WHAT YOU WILL DO
Convert every line of the items below into a JSON list of strings, one string per line, and leave out any blank lines.

THE DATA
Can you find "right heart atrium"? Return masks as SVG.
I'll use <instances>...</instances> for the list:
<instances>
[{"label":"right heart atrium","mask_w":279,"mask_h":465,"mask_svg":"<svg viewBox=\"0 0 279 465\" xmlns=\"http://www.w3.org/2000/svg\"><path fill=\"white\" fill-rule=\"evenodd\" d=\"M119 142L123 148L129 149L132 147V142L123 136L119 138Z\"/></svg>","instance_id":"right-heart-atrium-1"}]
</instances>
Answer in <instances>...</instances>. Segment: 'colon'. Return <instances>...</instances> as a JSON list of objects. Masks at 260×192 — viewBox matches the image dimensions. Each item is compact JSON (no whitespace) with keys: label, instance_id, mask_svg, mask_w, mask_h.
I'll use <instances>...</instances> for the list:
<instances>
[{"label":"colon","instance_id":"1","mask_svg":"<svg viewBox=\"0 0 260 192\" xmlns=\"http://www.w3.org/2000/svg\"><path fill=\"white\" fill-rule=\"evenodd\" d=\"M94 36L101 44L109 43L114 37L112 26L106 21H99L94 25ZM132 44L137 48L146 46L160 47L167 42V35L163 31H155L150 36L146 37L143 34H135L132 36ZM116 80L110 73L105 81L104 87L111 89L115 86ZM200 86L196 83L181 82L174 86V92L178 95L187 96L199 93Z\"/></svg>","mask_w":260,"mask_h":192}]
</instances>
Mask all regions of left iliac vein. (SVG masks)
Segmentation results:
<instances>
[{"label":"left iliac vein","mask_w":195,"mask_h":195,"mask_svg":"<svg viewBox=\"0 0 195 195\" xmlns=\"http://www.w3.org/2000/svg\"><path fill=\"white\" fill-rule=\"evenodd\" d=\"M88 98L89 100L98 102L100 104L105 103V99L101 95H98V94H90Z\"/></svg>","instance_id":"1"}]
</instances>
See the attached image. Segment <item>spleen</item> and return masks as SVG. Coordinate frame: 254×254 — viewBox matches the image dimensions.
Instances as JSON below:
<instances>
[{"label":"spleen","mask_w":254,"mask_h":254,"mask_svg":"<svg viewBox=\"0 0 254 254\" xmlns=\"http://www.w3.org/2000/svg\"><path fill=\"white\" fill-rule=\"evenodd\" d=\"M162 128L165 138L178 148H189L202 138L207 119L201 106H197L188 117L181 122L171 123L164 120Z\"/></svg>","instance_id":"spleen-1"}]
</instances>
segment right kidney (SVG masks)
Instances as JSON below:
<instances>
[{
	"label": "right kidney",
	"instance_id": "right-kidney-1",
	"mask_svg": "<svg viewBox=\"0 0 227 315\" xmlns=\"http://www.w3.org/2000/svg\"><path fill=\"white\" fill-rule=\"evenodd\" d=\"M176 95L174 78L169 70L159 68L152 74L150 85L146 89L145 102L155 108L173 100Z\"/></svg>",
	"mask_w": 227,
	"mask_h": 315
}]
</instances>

EXERCISE RESPONSE
[
  "Can you find \"right heart atrium\"? Return masks as SVG.",
  "I'll use <instances>...</instances> for the list:",
  "<instances>",
  "[{\"label\":\"right heart atrium\",\"mask_w\":279,\"mask_h\":465,\"mask_svg\":\"<svg viewBox=\\\"0 0 279 465\\\" xmlns=\\\"http://www.w3.org/2000/svg\\\"><path fill=\\\"white\\\" fill-rule=\\\"evenodd\\\" d=\\\"M119 142L123 148L129 149L132 147V142L123 136L119 138Z\\\"/></svg>\",\"instance_id\":\"right-heart-atrium-1\"}]",
  "</instances>",
  "Answer in <instances>...</instances>. Segment: 'colon'. Return <instances>...</instances> as a JSON list of objects. Masks at 260×192 — viewBox matches the image dimensions. Each item is compact JSON (no whitespace) with keys: label, instance_id, mask_svg, mask_w, mask_h.",
  "I'll use <instances>...</instances> for the list:",
  "<instances>",
  "[{\"label\":\"colon\",\"instance_id\":\"1\",\"mask_svg\":\"<svg viewBox=\\\"0 0 260 192\\\" xmlns=\\\"http://www.w3.org/2000/svg\\\"><path fill=\\\"white\\\" fill-rule=\\\"evenodd\\\" d=\\\"M94 36L101 44L109 43L114 37L112 26L106 21H99L94 25ZM132 44L137 48L146 46L160 47L167 42V35L163 31H155L150 36L146 37L143 34H135L132 36ZM116 80L110 73L105 81L104 87L111 89L115 86ZM200 86L196 83L181 82L174 86V92L178 95L187 96L199 93Z\\\"/></svg>\",\"mask_w\":260,\"mask_h\":192}]",
  "</instances>",
  "Mask all regions of left iliac vein. (SVG masks)",
  "Segmentation results:",
  "<instances>",
  "[{\"label\":\"left iliac vein\",\"mask_w\":195,\"mask_h\":195,\"mask_svg\":\"<svg viewBox=\\\"0 0 195 195\\\" xmlns=\\\"http://www.w3.org/2000/svg\\\"><path fill=\\\"white\\\" fill-rule=\\\"evenodd\\\" d=\\\"M88 98L89 100L98 102L100 104L105 103V99L101 95H98V94H90Z\\\"/></svg>\",\"instance_id\":\"1\"}]",
  "</instances>",
  "See the attached image. Segment <item>spleen</item> and return masks as SVG. Coordinate frame: 254×254 — viewBox matches the image dimensions.",
  "Instances as JSON below:",
  "<instances>",
  "[{\"label\":\"spleen\",\"mask_w\":254,\"mask_h\":254,\"mask_svg\":\"<svg viewBox=\\\"0 0 254 254\\\" xmlns=\\\"http://www.w3.org/2000/svg\\\"><path fill=\\\"white\\\" fill-rule=\\\"evenodd\\\" d=\\\"M162 128L165 138L178 148H189L202 138L207 119L201 106H197L188 117L181 122L171 123L164 120Z\\\"/></svg>\",\"instance_id\":\"spleen-1\"}]",
  "</instances>",
  "segment right kidney (SVG masks)",
  "Instances as JSON below:",
  "<instances>",
  "[{",
  "\t\"label\": \"right kidney\",",
  "\t\"instance_id\": \"right-kidney-1\",",
  "\t\"mask_svg\": \"<svg viewBox=\\\"0 0 227 315\\\" xmlns=\\\"http://www.w3.org/2000/svg\\\"><path fill=\\\"white\\\" fill-rule=\\\"evenodd\\\" d=\\\"M176 95L174 78L169 70L159 68L152 74L150 85L146 89L145 102L155 108L173 100Z\\\"/></svg>\",",
  "\t\"mask_w\": 227,",
  "\t\"mask_h\": 315",
  "}]",
  "</instances>"
]